Public services should be in public hands and markets should be democratically accountable for their decisions. Public services such as our Welsh national health service should not be put at risk as a result of shadowy dealings that the UK Government is so desperate to sign up to. We need to ensure that our public services are protected from being plundered for profit by multi-nationals companies and that they remain democratically accountable.

The impending US-EU trade agreement aims to merge the EU's common market with that of the United States, but without any of the built in social and political safeguards, which are at least nominally supposed to exist within in the EU. The problem is that much of the negotiations have been conducted in secret.
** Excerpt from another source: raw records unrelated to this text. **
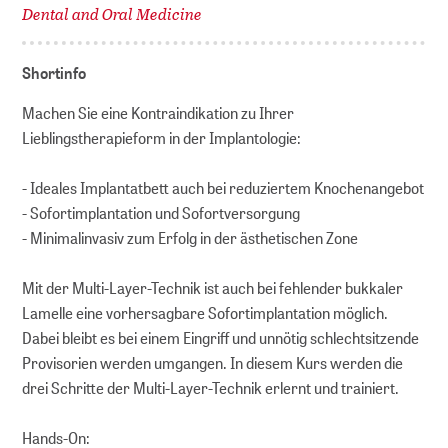
Dental and Oral Medicine
Shortinfo
Machen Sie eine Kontraindikation zu Ihrer
Lieblingstherapieform in der Implantologie:
- Ideales Implantatbett auch bei reduziertem Knochenangebot
- Sofortimplantation und Sofortversorgung
- Minimalinvasiv zum Erfolg in der ästhetischen Zone
Mit der Multi-Layer-Technik ist auch bei fehlender bukkaler
Lamelle eine vorhersagbare Sofortimplantation möglich.
Dabei bleibt es bei einem Eingriff und unnötig schlechtsitzende
Provisorien werden umgangen. In diesem Kurs werden die
drei Schritte der Multi-Layer-Technik erlernt und trainiert.
Hands-On:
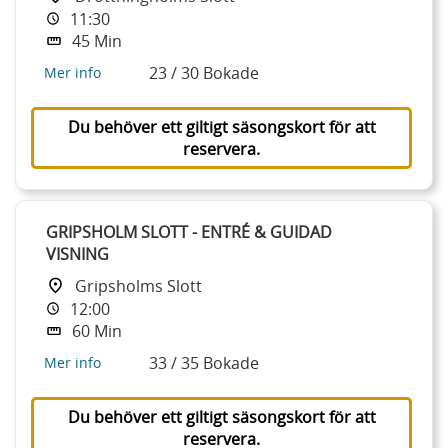
11:30
45 Min
23 / 30 Bokade
Mer info
Du behöver ett giltigt säsongskort för att
reservera.
GRIPSHOLM SLOTT - ENTRÉ & GUIDAD
VISNING
Gripsholms Slott
12:00
60 Min
33 / 35 Bokade
Mer info
Du behöver ett giltigt säsongskort för att
reservera.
Surely if there was nothing to hide then the discussions should be held in full public session and full texts of the proposals published as a matter of routine. For any trade deal to have wider public support, it must unquestionably drop any proposals for a shadow corporate legal system and ensure that the EU’s already existing environmental and social safeguards are maintained.

Any trade deal that does go ahead should definitely not be a large corporation closed shop in relation to trading across the Atlantic, as it most definitely appears at the moment. 99% of Welsh companies are SMEs, they make up the backbone of the Welsh economy - and they deserve as much of a look in with any trade deal as the big companies.

The agreement is highly controversial, the TTIP agreement risks opening up more areas of public services (including within the NHS) to private competition (something which suits the privatisation agenda of most of the Westminster based political parties), particularly those services where there is already non-government provision such as with social care.

The reality is that a strong and very productive trading relationship already exists between the EU and US. And this is a good thing. What the TTIP agreement as it is proposed will do, is give corporations unprecedented power over our public services and seriously threaten democratic decisions in the pursuit of company profit.

By discussing these issues in secret, negotiators from both sides are doing deals behind closed doors, which do not have public support and will remain largely un-discussed and un-scrutinised. We need a full honest and open debate about what TTIP should include, based on what is best for people, not multi-national companies and American trade and our own Welsh government should be standing up for our national interests.

After the financial crisis of 2007/08 and the resultant bail out of the private sector it might have been hoped that the pendulum might have swung in favour of democracy to rebalance flawed corporate power. That said, it is apparent that the Westminster based political parties don’t think so hence their relative silence on the implications of TTIP on our public services.

We need a much more democratic economy, driven and shaped by the needs of the people it serves. The TTIP agreement threatens this basic principle and as is should be rejected. The complete lack of transparency is disturbing particularly as much of the negotiation have ominously been conducted behind closed doors and little has been divulged in terms of the exact content and the level of the risk to our public services.

In its current form TTIP means that Europe will be subject to American-style 'light touch' regulation for corporate take-overs and practices. It threatens to open up our public services to the possibility of aggressive private take-overs. More disturbingly the profits of corporations will be 'future proofed’ so that any changes to laws or regulations by democratically elected governments will be open to corporate challenge.

As if bailing the banks out with public money was not bad enough, this means that all of us taxpayers may end up having to pay to make up for the potential loss of projected corporate profits. That loss of democratic accountability over our public services may well also mean that future decisions will not be subject to review by our own judiciary, but instead referred to private, corporate, closed-door courts.